Do you should are using Pattern Micro Apex One, undergo in mind that there may per chance presumably per chance be a vulnerability within the third-social gathering Antivirus uninstaller module. This vulnerability may per chance presumably per chance potentially enable for arbitrary code execution.

Whereas the National Vulnerability Database (NVD) has no longer but confirmed the severity of the subject, it is well-known to stay cautious and design end appropriate measures to supply protection to your machine.

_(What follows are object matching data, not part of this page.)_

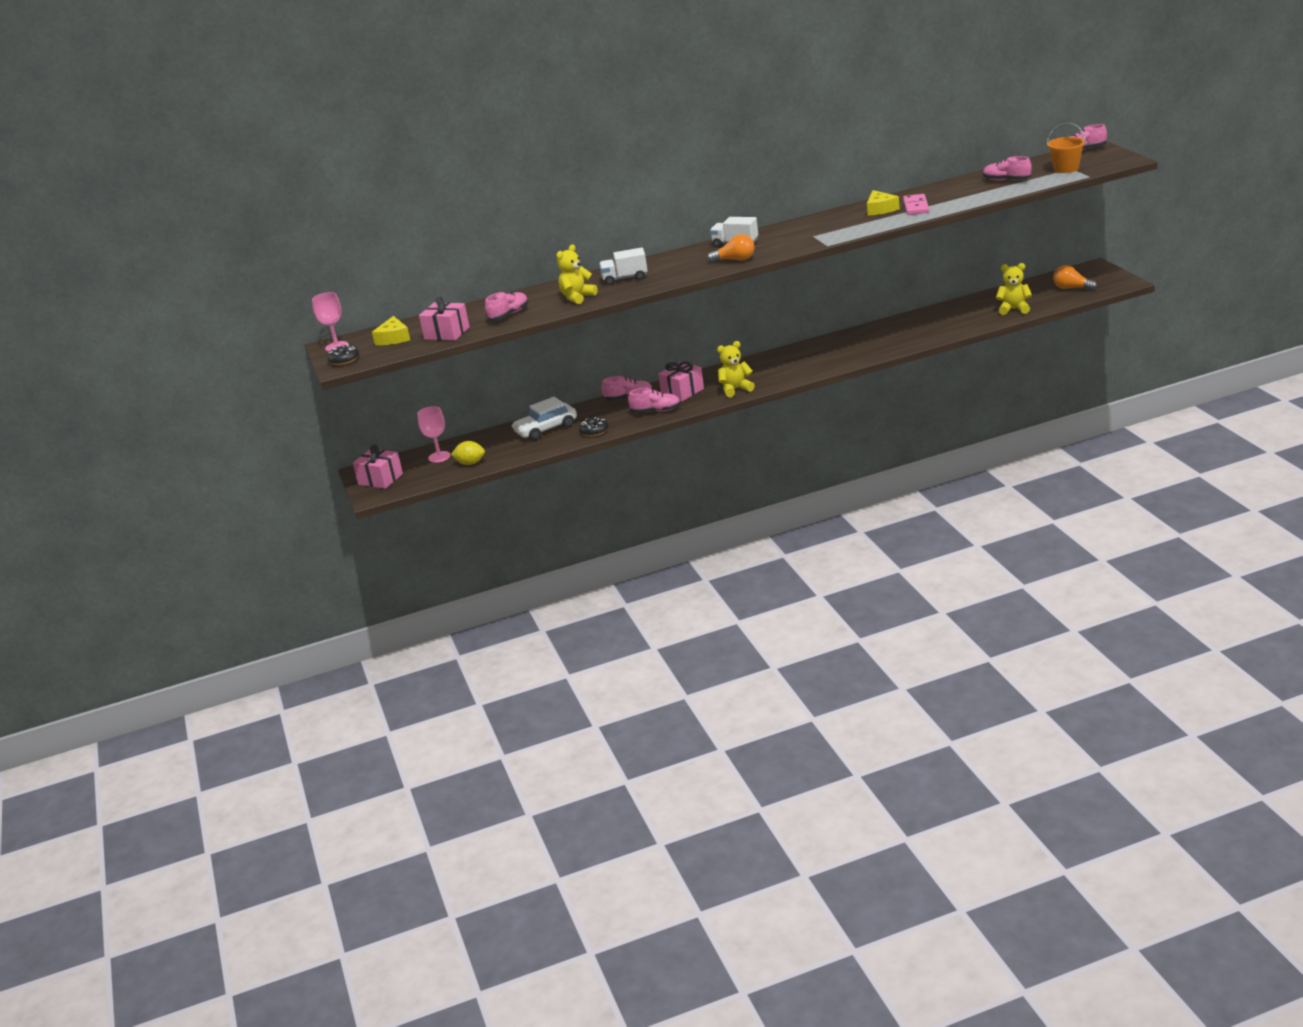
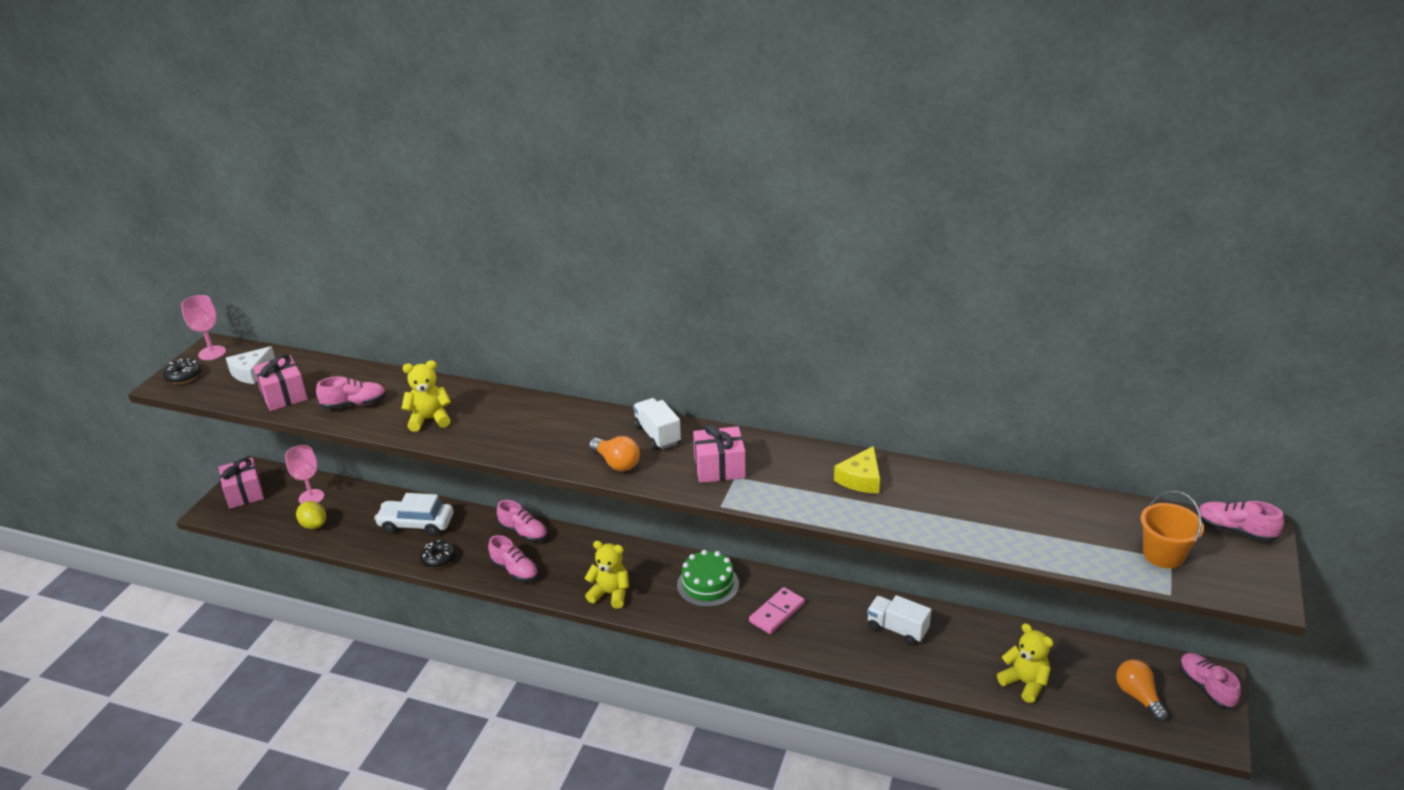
camera: 35 degrees right, 5 degrees up
(393, 338) = (251, 372): yellow cheese -> white cheese
(625, 278) = (501, 419): white truck -> white truck (897, 629)
(682, 392) = (570, 559): pink gift -> pink gift (719, 468)
(786, 360) = (708, 584): none -> green cake
(916, 207) = (899, 502): pink domino -> pink domino (777, 612)
(1006, 180) = (1063, 525): pink shoe -> pink shoe (1205, 687)

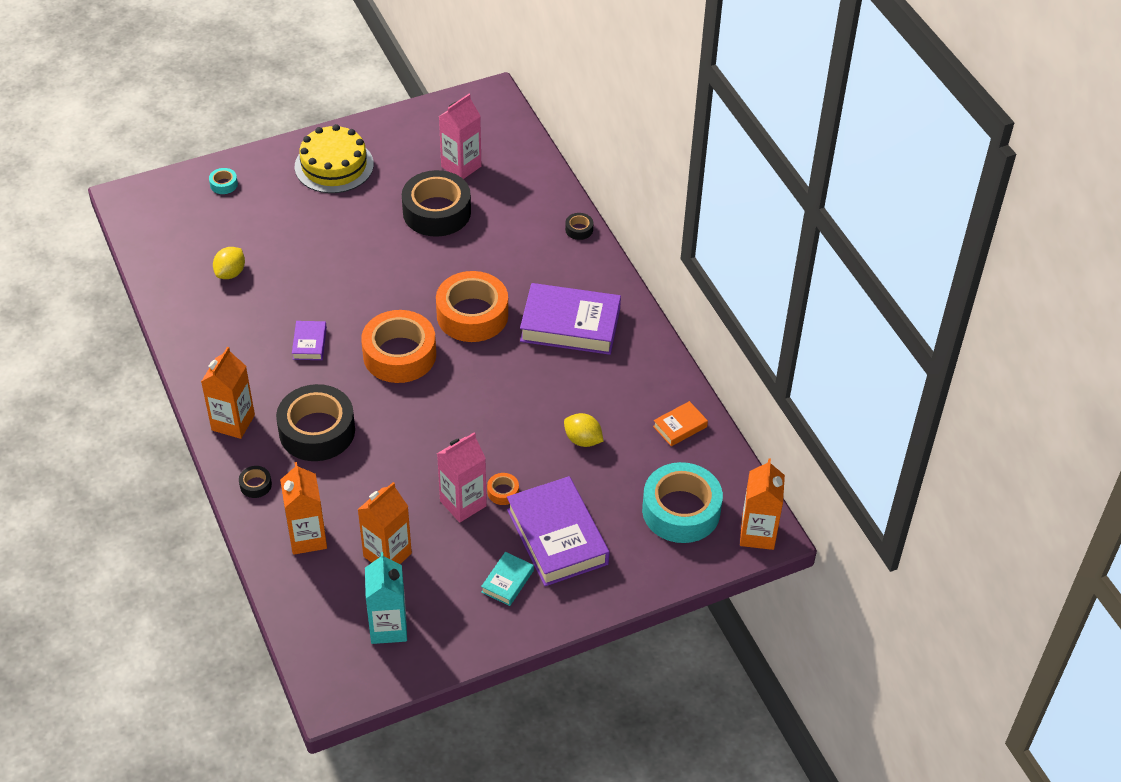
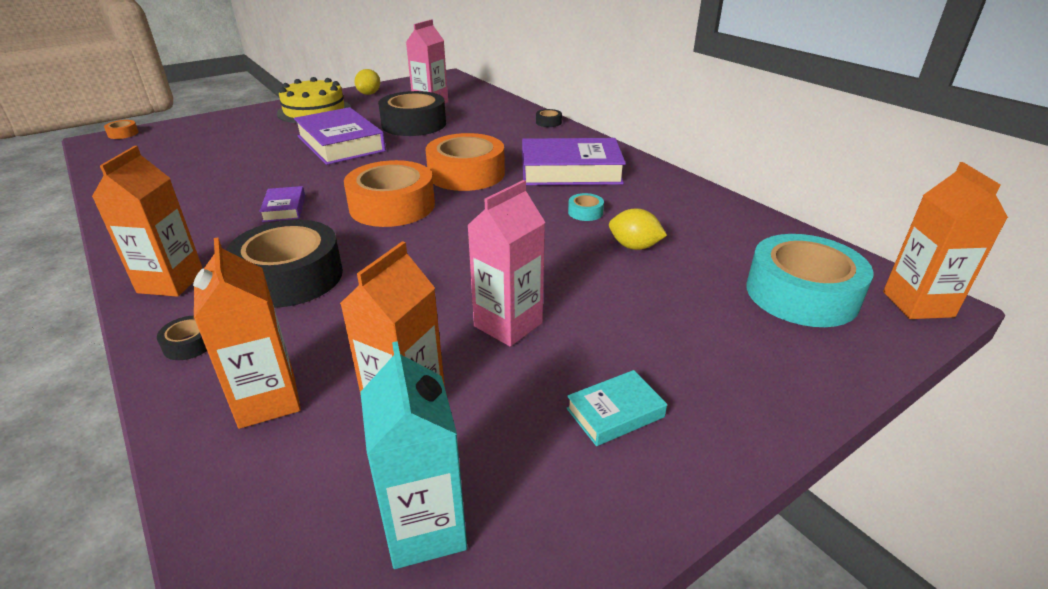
camera: 10 degrees left, 15 degrees down
(224, 184) = (205, 126): turquoise tape -> turquoise tape (585, 212)
(230, 273) = (199, 172): yellow lemon -> yellow lemon (369, 94)
(503, 492) = (559, 305): orange tape -> orange tape (123, 134)
(507, 581) = (615, 413): turquoise book -> turquoise book turned 45 degrees clockwise
(557, 536) = (659, 343): purple book -> purple book (341, 143)
(680, 427) = (736, 224): orange book -> none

On the opposite hand, it was once also chanced on that this vulnerability is being exploited within the wild ITW). “Pattern Micro has noticed at least one active strive of in all probability assaults in incompatibility vulnerability within the wild (ITW). Customers are strongly encouraged to interchange to the most up-to-date versions as quickly as in all probability.” reads the post by Pattern Micro.

Pattern Micro has released a security advisory for fixing this vulnerability. This vulnerability also exists in Alarm-Free Industry Security (WFBS) and Alarm-Free Industry Security Services and products (WFBSS).

CVE-2023-41179 – Arbitrary Code Execution Vulnerability

A threat actor can exploit this vulnerability to enact instructions on the inclined endpoints. To profit from this vulnerability, an attacker must procure derive entry to to the manager console derive entry to on the target machine as a prerequisite.

A success exploitation may per chance presumably per chance enable the attacker to enact instructions with machine privileges on the PC where the safety agent is put in. Pattern Micro has rated this vulnerability with a severity rating of 9.1 (Serious).

Affected Merchandise & Mounted in Variations

Customers of these products are beneficial to upgrade to the most up-to-date model of these products to end this vulnerability from getting exploited by threat actors.